**Aim of the exercise**
Look through the lines below and extract each one that contains "model".

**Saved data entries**
"""
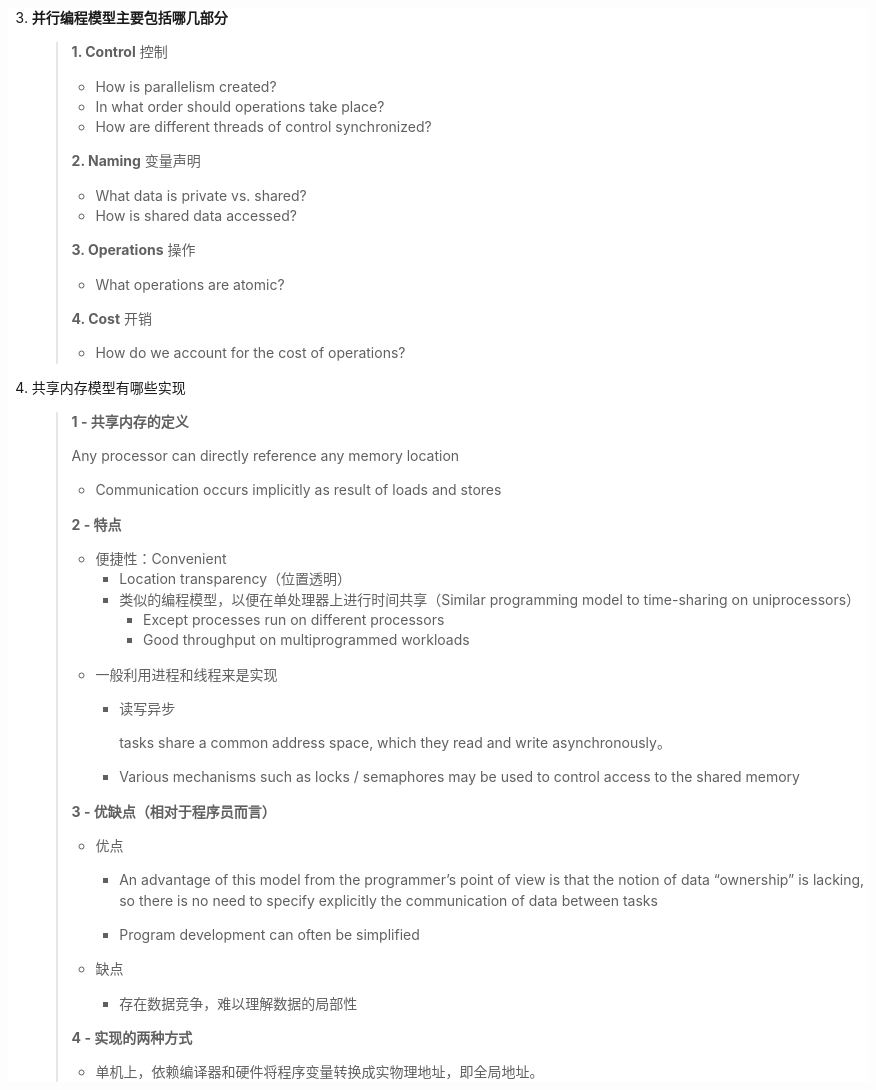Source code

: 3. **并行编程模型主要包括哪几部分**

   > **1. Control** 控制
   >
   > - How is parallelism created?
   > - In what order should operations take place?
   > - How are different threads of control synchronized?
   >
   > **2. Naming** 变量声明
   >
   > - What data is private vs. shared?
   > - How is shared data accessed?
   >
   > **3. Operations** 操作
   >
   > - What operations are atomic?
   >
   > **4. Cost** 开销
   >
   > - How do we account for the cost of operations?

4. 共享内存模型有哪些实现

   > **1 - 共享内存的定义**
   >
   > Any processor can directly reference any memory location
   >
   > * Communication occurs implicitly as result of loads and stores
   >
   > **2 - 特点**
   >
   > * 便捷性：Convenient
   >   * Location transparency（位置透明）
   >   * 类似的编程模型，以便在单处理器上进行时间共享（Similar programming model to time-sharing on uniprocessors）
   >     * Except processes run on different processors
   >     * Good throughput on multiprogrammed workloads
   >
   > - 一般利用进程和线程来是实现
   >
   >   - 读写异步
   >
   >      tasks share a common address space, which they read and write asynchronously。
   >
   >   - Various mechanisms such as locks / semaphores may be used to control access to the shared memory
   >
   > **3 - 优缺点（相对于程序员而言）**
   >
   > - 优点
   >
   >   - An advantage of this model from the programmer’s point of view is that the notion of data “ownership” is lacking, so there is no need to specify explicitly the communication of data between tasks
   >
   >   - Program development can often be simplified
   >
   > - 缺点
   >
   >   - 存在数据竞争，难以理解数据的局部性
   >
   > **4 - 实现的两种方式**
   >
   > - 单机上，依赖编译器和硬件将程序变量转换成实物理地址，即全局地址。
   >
"""
**Response area**
   >   * 类似的编程模型，以便在单处理器上进行时间共享（Similar programming model to time-sharing on uniprocessors）
   >   - An advantage of this model from the programmer’s point of view is that the notion of data “ownership” is lacking, so there is no need to specify explicitly the communication of data between tasks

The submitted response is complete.